In important ways, all language is metaphoric, referring to something beyond the word itself for which the word is a symbol. Particularly helpful in building understanding are specific types of figurative language, including similes, metaphors, and analogies.

Using similes

Similes use like, as, as if, or as though to make an explicit comparison between two things.

Rain slides slowly down the glass, as if the night is crying.

—PATRICIA CORNWELL

You can tell the graphic-novels section in a bookstore from afar, by the young bodies sprawled around it like casualties of a localized disaster.

—PETER SCHJELDAHL

Using metaphors

Metaphors are implicit comparisons, omitting the like, as, as if, or as though of similes.

The Internet is the new town square.

—JEB HENSARLING

Often, metaphors are more elaborate.

Black women are called, in the folklore that so aptly identifies one’s status in society, “the mule of the world,” because we have been handed the burdens that everyone else—everyone else—refused to carry.

—ALICE WALKER, In Search of Our Mothers’ Gardens

Using analogies

Analogies compare similar features of two dissimilar things; they explain something unfamiliar by relating it to something familiar. Analogies are often several sentences or paragraphs in length. Here, the writer draws an analogy between corporate pricing strategies and nuclear war:

One way to establish that peace-preserving threat of mutual assured destruction is to commit yourself beforehand, which helps explain why so many retailers promise to match any competitor’s advertised price. Consumers view these guarantees as conducive to lower prices. But in fact offering a price-matching guarantee should make it less likely that competitors will slash prices, since they know that any cuts they make will immediately be matched. It’s the retail version of the doomsday machine.

—JAMES SUROWIECKI

Before you use an analogy, make sure that the two things you are comparing have enough points of similarity to justify the comparison.

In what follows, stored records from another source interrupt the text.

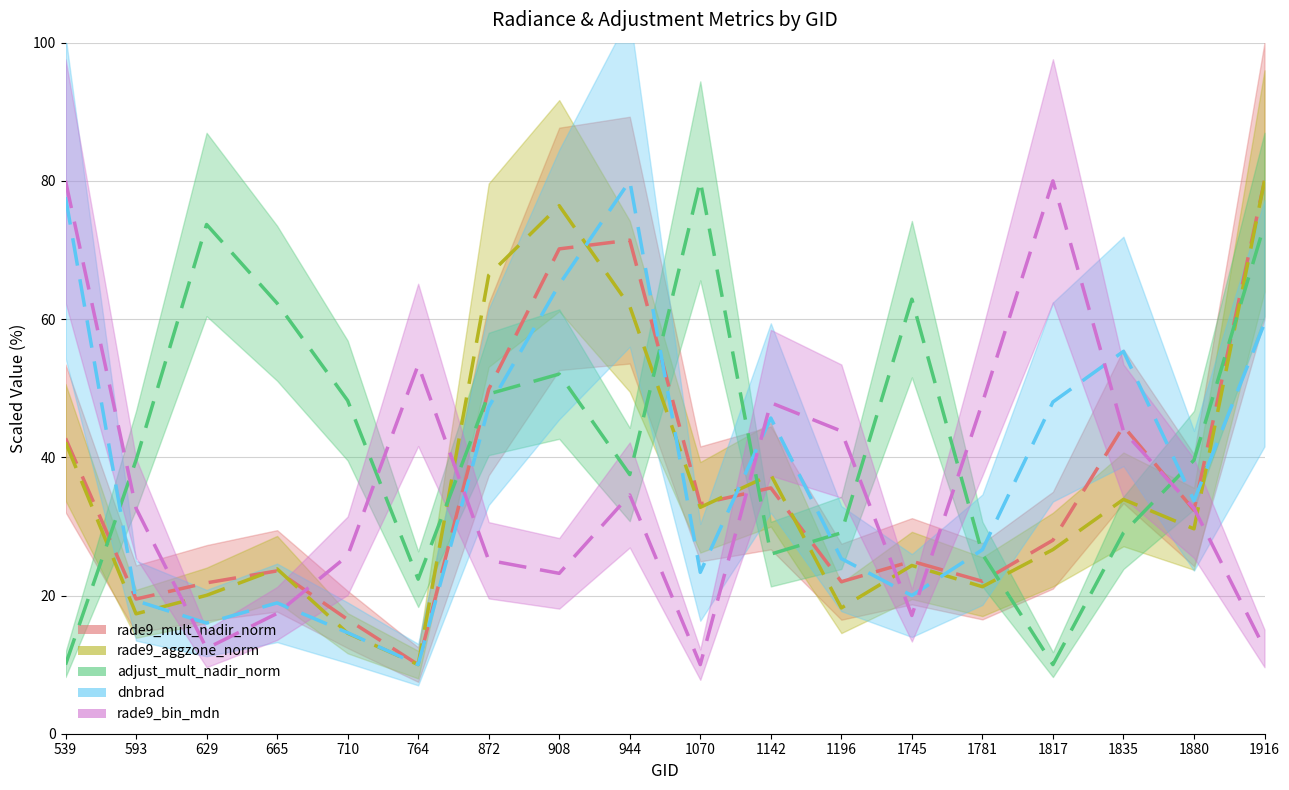

Reading left to right, extract all data points from this chart.

rade9_mult_nadir_norm: 539=42.8	593=19.5	629=21.8	665=23.6	710=16.5	764=10.0	872=49.8	908=70.2	944=71.4	1070=33.3	1142=35.6	1196=22.0	1745=25.0	1781=22.1	1817=28.0	1835=44.5	1880=32.4	1916=80.0
rade9_aggzone_norm: 539=42.2	593=17.4	629=20.0	665=23.8	710=14.5	764=10.0	872=66.4	908=76.4	944=61.9	1070=32.8	1142=37.5	1196=18.2	1745=24.3	1781=21.3	1817=26.6	1835=33.9	1880=29.6	1916=80.0
adjust_mult_nadir_norm: 539=10.0	593=39.6	629=73.7	665=62.3	710=48.2	764=22.4	872=49.2	908=52.0	944=37.5	1070=80.0	1142=26.0	1196=29.1	1745=62.9	1781=26.0	1817=10.0	1835=29.1	1880=39.6	1916=73.7
dnbrad: 539=77.6	593=19.2	629=16.0	665=18.9	710=14.6	764=10.0	872=47.3	908=65.0	944=80.0	1070=23.4	1142=45.7	1196=25.3	1745=20.0	1781=26.6	1817=48.0	1835=55.3	1880=33.7	1916=59.4
rade9_bin_mdn: 539=80.0	593=32.6	629=12.3	665=17.4	710=25.8	764=53.4	872=25.1	908=23.2	944=34.6	1070=10.0	1142=47.9	1196=43.8	1745=17.1	1781=47.9	1817=80.0	1835=43.8	1880=32.6	1916=12.3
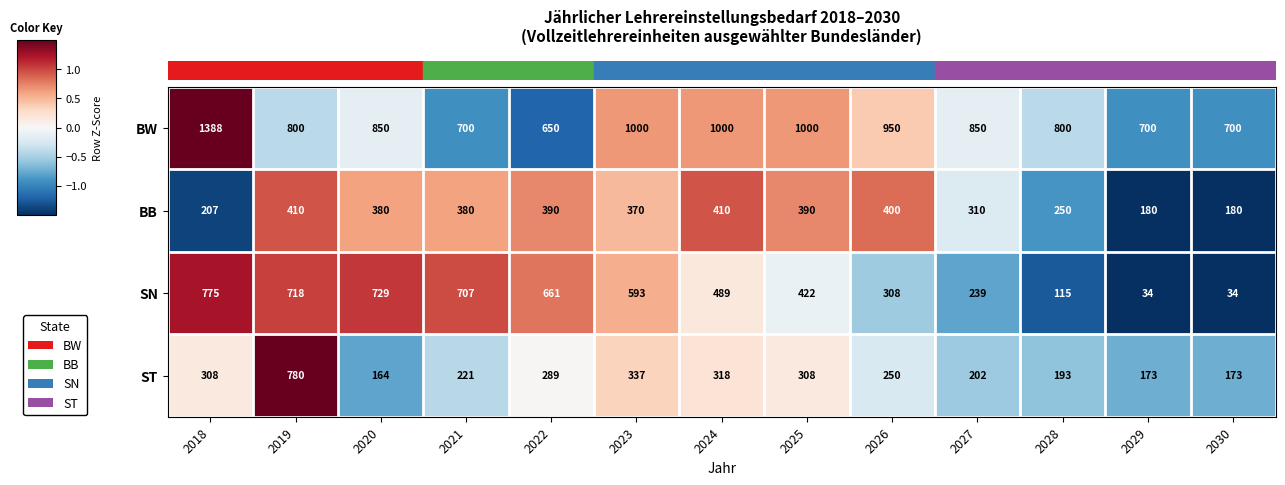

What is the maximum value shown in the chart?

1388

Avoiding clichés and mixed metaphors

Just as effective figurative language can create the right impression, ineffective figures of speech—such as clichés and mixed metaphors—may wind up boring, irritating, or unintentionally amusing readers.

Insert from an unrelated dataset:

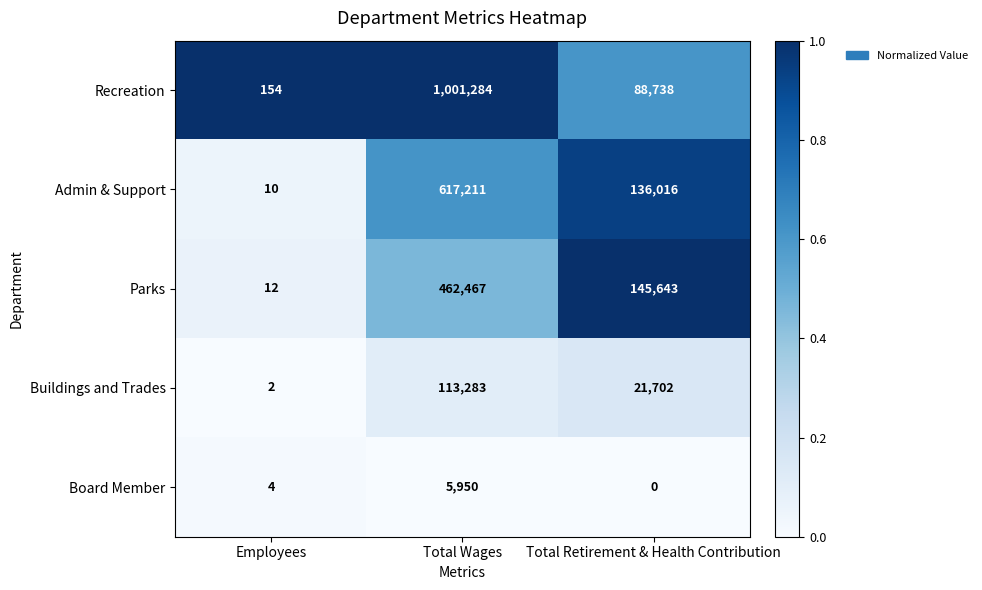

What is the sum of the Buildings and Trades values at Employees and Total Wages?

113285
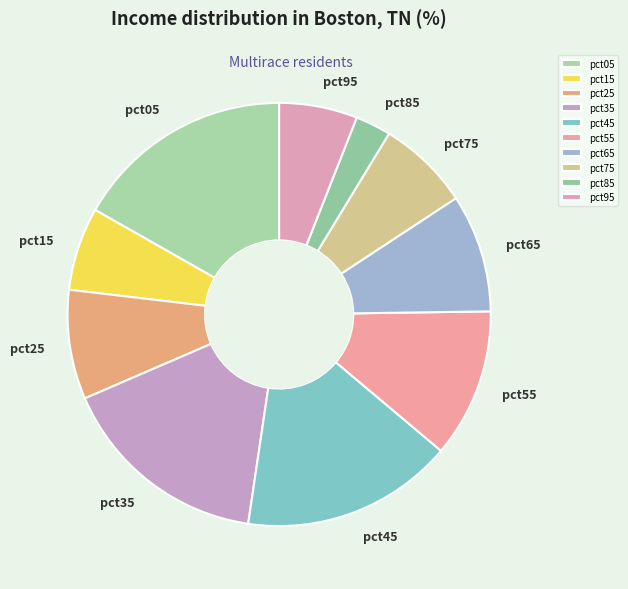

How many slices are in this pie chart?

10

A cliché is a frequently used expression such as busy as a bee or children are the future. By definition, we use clichés all the time, especially in speech, and many serve usefully as shorthand for familiar ideas. If you use too many clichés in your writing, however, readers may conclude that what you are saying is not very new or interesting—or true. For example, if you write that a group of schoolgirls looked pretty as a picture, this clichéd simile may sound false or insincere. A more original figure of speech, such as pretty as brand-new red shoes, might be more effective.

Since people don’t always agree on what is a cliché and what is a fresh image, how can you check your writing for clichés? Here is a rule to follow: if you can predict exactly what the upcoming word(s) in a phrase will be, it is probably a cliché.

Mixed metaphors are comparisons that are not consistent. Instead of creating a clear impression, they confuse the reader by pitting one image against another.

image

The images of streaking light and heavy precipitation are inconsistent; in the revised sentence, all of the images relate to light.

Using allusions

Allusions are indirect references to cultural works, people, or events. When a sports commentator said, “If the Georgia Tech men have an Achilles heel, it is their inexperience, their youth,” he alluded to the Greek myth in which the hero Achilles was fatally wounded in his single vulnerable spot, his heel.

You can draw allusions from history, literature, sacred texts, common wisdom, or current events. Many movies and popular songs are full of allusions. The Simpsons episode called “Eternal Moonshine of the Simpson Mind,” for example, alludes to the film Eternal Sunshine of the Spotless Mind. Remember, however, that allusions work only if your audience recognizes them.

Signifying

One distinctive use of figurative language found extensively in African American English is signifying, in which a speaker cleverly needles or insults the listener. In the following passage, two African American men (Grave Digger and Coffin Ed) signify on their white supervisor (Anderson), who ordered them to discover the originators of a riot:

“I take it you’ve discovered who started the riot,” Anderson said.

“We knew who he was all along,” Grave Digger said.

“It’s just nothing we can do to him,” Coffin Ed echoed.

“Why not, for God’s sake?”

“He’s dead,” Coffin Ed said.

“Who?”

“Lincoln,” Grave Digger said.

“He hadn’t ought to have freed us if he didn’t want to make provisions to feed us,” Coffin Ed said. “Anyone could have told him that.”

—CHESTER HIMES, Hot Day, Hot Night

Coffin Ed and Grave Digger demonstrate the major characteristics of effective signifying: indirection, ironic humor, fluid rhythm—and a surprising twist, the revelation that Abraham Lincoln caused the riot by ending slavery. This twist leaves the supervisor speechless—and gives Grave Digger and Coffin Ed the last word.